Robinhood has been one of the winners from the COVID-19 pandemic, as there was a rise of new retail investors who figured that they would try their hand at day investing. The company has clearly utilised this opportunity well, and after launching several funding series last year have come out with even more capital. In 2020 alone the platform has added over three million funded accounts – half of which were first-time investors. Retail investing has proven to be a popular trend as activity had risen 10% from the start of the year to now – and well-situated and accessible companies such as Robinhood have facilitated this well.

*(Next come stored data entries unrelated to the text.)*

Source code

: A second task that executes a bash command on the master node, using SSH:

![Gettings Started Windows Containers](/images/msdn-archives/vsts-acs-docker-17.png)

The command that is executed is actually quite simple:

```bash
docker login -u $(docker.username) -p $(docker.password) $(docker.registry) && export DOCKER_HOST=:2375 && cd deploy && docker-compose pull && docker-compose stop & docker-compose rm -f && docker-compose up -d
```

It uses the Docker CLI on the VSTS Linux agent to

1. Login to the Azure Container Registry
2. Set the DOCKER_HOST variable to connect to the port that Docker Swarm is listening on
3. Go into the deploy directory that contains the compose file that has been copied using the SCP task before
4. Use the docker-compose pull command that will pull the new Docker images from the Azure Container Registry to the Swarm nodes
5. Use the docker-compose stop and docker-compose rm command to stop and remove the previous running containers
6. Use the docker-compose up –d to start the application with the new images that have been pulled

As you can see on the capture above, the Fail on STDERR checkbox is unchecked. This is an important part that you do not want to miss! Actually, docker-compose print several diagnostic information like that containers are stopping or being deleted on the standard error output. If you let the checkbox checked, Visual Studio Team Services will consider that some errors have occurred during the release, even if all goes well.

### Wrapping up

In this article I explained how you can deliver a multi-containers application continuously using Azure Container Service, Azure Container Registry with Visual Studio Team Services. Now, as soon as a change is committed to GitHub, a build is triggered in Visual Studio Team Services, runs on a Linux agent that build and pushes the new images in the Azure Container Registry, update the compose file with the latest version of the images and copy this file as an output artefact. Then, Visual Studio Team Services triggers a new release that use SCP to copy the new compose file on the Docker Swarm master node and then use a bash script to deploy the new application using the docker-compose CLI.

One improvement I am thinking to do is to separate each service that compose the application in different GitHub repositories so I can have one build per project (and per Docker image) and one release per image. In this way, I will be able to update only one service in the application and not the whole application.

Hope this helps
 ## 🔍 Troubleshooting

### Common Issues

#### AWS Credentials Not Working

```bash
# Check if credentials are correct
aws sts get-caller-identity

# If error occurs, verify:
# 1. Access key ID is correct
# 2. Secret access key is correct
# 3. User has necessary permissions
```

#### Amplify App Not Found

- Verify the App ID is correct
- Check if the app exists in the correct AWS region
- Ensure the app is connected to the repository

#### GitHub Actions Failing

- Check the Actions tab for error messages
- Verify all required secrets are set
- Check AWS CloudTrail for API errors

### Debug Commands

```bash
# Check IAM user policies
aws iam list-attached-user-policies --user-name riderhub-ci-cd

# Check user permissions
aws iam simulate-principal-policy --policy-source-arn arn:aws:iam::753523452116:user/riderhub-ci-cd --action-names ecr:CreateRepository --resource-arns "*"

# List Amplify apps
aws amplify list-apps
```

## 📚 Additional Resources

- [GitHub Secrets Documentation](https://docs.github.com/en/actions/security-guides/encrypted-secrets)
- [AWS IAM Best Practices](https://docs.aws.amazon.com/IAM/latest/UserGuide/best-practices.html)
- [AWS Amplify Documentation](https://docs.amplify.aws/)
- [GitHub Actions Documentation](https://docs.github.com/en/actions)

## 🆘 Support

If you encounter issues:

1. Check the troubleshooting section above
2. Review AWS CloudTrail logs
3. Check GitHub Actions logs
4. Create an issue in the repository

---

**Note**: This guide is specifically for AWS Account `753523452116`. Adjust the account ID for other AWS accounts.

The risk of democratising investing
The only point of contention is the ethics of pushing such a trend. With a suicide already linked to Robinhood, a serious point should be raised regarding encouraging irresponsible investing. Whilst it is great that platforms are breaking down the barriers to the financial world and creating more transparency around money, we may see a rise of negative implications and rising personal debt as a result. Changes in volatility and momentum in the market have accelerated during the pandemic, and first-time investors can be swept along with this without having regard for long-term trading patterns. Furthermore, there is the real risk of inflating the valuations of companies, an example being in car rental company Hertz’s case.
The future of fintech
With an $8.6 billion valuation, the platform may be headed towards the public market in the future, hopping onto a trend that has seen fintech companies perform exceedingly well as they file for their initial public offerings (IPOs), a recent example being insurance company Lemonade. Disruptors have been entering the market at full force, forcing traditional financial institutions to change and adapt to compete as these new platforms offer seemingly better and more accessible services to consumers. However, a point to consider is whether the fintech space might be doing a full 360, leaning back towards safer and more conservative financial practices. Monzo has recently launched its Monzo Plus card which offers 1% interest on balances of up to £2000 and credit score checks as well as other services for a subscription fee of £5 per month. This is an interesting angle to evaluate, as fintechs have been increasingly popular for younger consumers because they are largely low cost and accessible. This return to fees and promoting more sustainable spending is more closely aligned with traditional banking institutions, so we could be seeing the start of the disruptors turning into the disrupted.
Overall, it will be interesting to see if this boom in retail investing continues as we emerge from lock-down and people start going back to work. There could be a dip in the market, so it looks like Robinhood ran its new series of funding at the perfect time. Alternatively, we could see a steady growth or maintenance in the trend as unemployment looms and consumers find new ways to make money.